• [Task instructions] Exactly and without additions, transcribe the line that contains "left hip: (320, 519)" and every line after it in the data.

[Pixel coordinate listings]
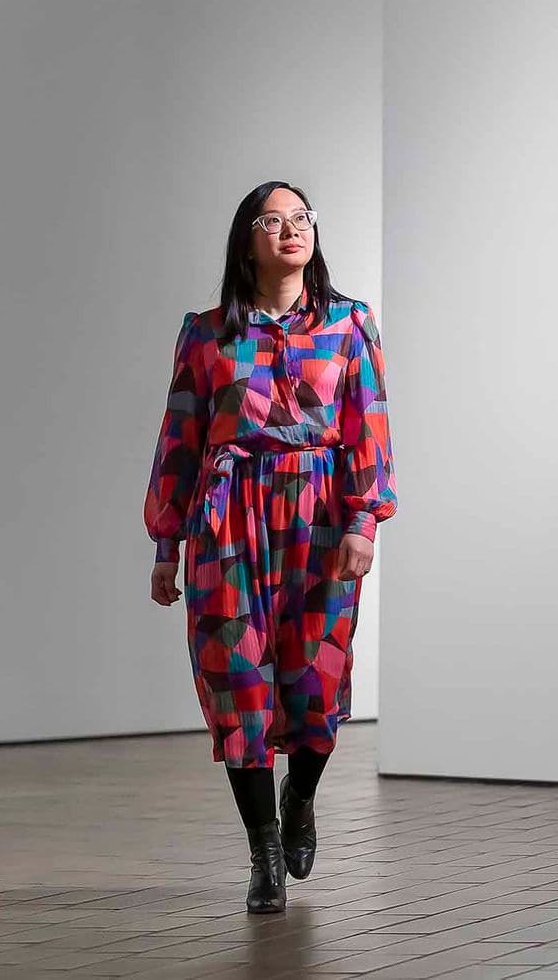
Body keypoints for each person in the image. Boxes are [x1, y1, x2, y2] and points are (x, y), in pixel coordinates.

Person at [144, 181, 397, 914]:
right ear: (245, 239)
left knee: (315, 685)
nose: (290, 230)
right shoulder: (207, 332)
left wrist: (362, 522)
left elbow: (368, 424)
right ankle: (263, 853)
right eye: (272, 220)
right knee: (239, 683)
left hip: (320, 519)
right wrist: (167, 541)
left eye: (301, 219)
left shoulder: (350, 324)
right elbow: (179, 439)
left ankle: (303, 798)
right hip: (227, 520)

• [Result of this exercise]
left hip: (320, 519)
right wrist: (167, 541)
left eye: (301, 219)
left shoulder: (350, 324)
right elbow: (179, 439)
left ankle: (303, 798)
right hip: (227, 520)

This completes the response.